Free analyte analysis

The challenge with conventional assays 

Measuring free analyte is not straightforward. Traditional plate-based immunoassays often require long incubation times and sample dilution, both of which can disturb binding equilibrium.

• Long incubation times can allow complexes to dissociate
• Sample dilution reduces concentrations and shifts equilibrium
• Matrix effects can introduce variability and reduce accuracy

Together, these factors can lead to overestimation of free analyte, particularly for lower-affinity interactions or complex biological samples.
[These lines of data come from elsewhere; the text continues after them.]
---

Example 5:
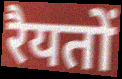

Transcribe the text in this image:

रैयतोंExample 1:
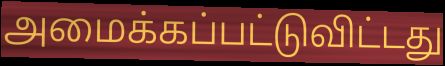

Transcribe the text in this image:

அமைக்கப்பட்டுவிட்டது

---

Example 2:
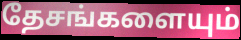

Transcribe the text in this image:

தேசங்களையும்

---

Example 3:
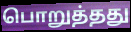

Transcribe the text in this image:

பொறுத்தது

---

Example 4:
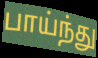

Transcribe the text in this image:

பாய்ந்து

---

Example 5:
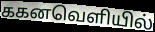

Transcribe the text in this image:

ககனவெளியில்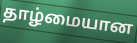
தாழ்மையானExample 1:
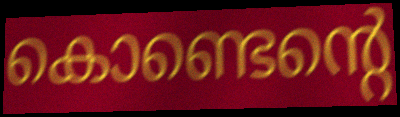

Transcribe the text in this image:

കൊണ്ടെന്റെ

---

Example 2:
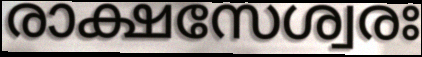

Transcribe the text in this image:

രാക്ഷസേശ്വരഃ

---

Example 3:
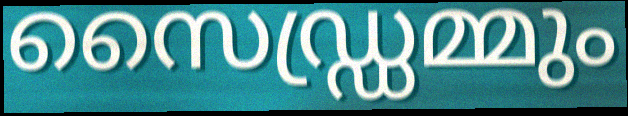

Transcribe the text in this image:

സൈഡ്ഡ്രമ്മും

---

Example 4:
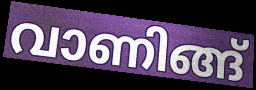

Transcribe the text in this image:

വാണിങ്ങ്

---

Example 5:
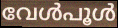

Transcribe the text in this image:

വേൾപൂൾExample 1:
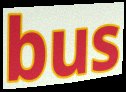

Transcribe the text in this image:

bus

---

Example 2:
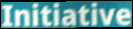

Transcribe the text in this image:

Initiative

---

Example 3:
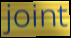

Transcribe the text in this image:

joint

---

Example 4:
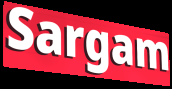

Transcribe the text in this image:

Sargam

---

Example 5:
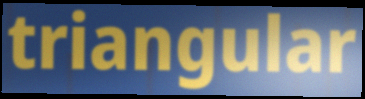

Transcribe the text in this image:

triangular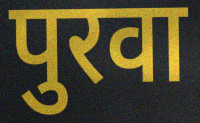
पुरवाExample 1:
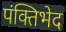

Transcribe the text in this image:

पंक्तिभेद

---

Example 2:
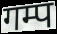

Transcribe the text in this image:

गम्प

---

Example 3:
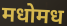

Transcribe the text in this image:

मधोमध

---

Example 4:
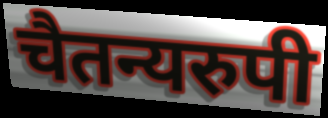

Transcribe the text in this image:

चैतन्यरुपी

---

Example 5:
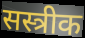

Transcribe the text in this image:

सस्त्रीक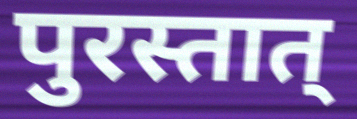
पुरस्तात्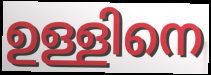
ഉള്ളിനെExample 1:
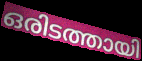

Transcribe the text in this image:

ഒരിടത്തായി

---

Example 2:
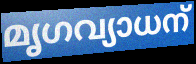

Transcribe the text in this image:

മൃഗവ്യാധന്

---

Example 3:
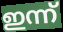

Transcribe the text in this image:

ഇന്ന്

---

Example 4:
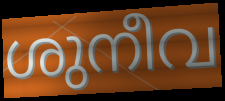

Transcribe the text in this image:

ശുനീവ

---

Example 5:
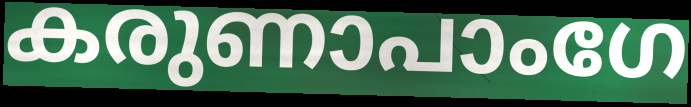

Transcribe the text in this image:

കരുണാപാംഗേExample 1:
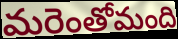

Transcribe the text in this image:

మరెంతోమంది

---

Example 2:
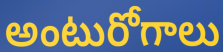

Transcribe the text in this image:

అంటురోగాలు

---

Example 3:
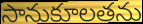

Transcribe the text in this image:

సానుకూలతను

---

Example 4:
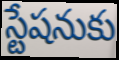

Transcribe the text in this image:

స్టేషనుకు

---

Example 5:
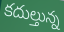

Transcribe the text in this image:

కదుల్తున్నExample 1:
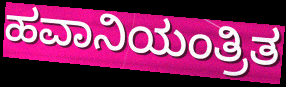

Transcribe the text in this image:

ಹವಾನಿಯಂತ್ರಿತ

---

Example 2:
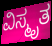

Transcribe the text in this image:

ವಿಸ್ಮೃತ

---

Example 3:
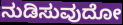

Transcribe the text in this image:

ನುಡಿಸುವುದೋ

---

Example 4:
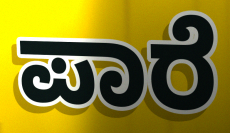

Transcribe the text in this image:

ಪಾರೆ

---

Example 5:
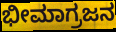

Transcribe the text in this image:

ಭೀಮಾಗ್ರಜನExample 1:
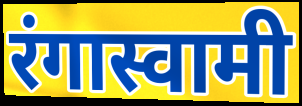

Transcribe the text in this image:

रंगास्वामी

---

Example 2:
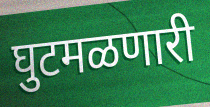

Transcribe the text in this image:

घुटमळणारी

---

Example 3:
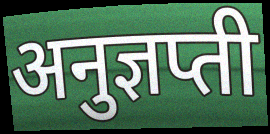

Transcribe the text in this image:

अनुज्ञप्ती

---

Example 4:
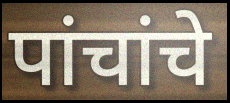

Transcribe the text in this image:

पांचांचे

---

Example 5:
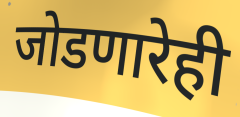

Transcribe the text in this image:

जोडणारेही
Proven performance in free analyte applications

Free drug quantification

Comparative studies show that conventional ELISA methods can overestimate free drug levels due to equilibrium shift during long incubation steps. In contrast, Gyrolab assays, with their short contact times, help maintain equilibrium and provide more accurate measurements, particularly for interactions with faster dissociation rates.

Free target quantification

Free target analysis can be especially sensitive to sample handling. Studies demonstrate that sample dilution can significantly overestimate free target levels by promoting complex dissociation. Using Gyrolab, accurate measurement in 100% matrix is possible, preserving native conditions and improving confidence in results.

High-capacity CDs further enhance performance in complex matrices, supporting robust and reproducible assays even under challenging conditions.

Better insight with less disruption

Accurate free analyte measurement depends on maintaining the natural balance between bound and unbound molecules. By minimizing assay-induced disruption and reducing variability, Gyrolab helps generate data you can trust—while keeping workflows efficient and scalable.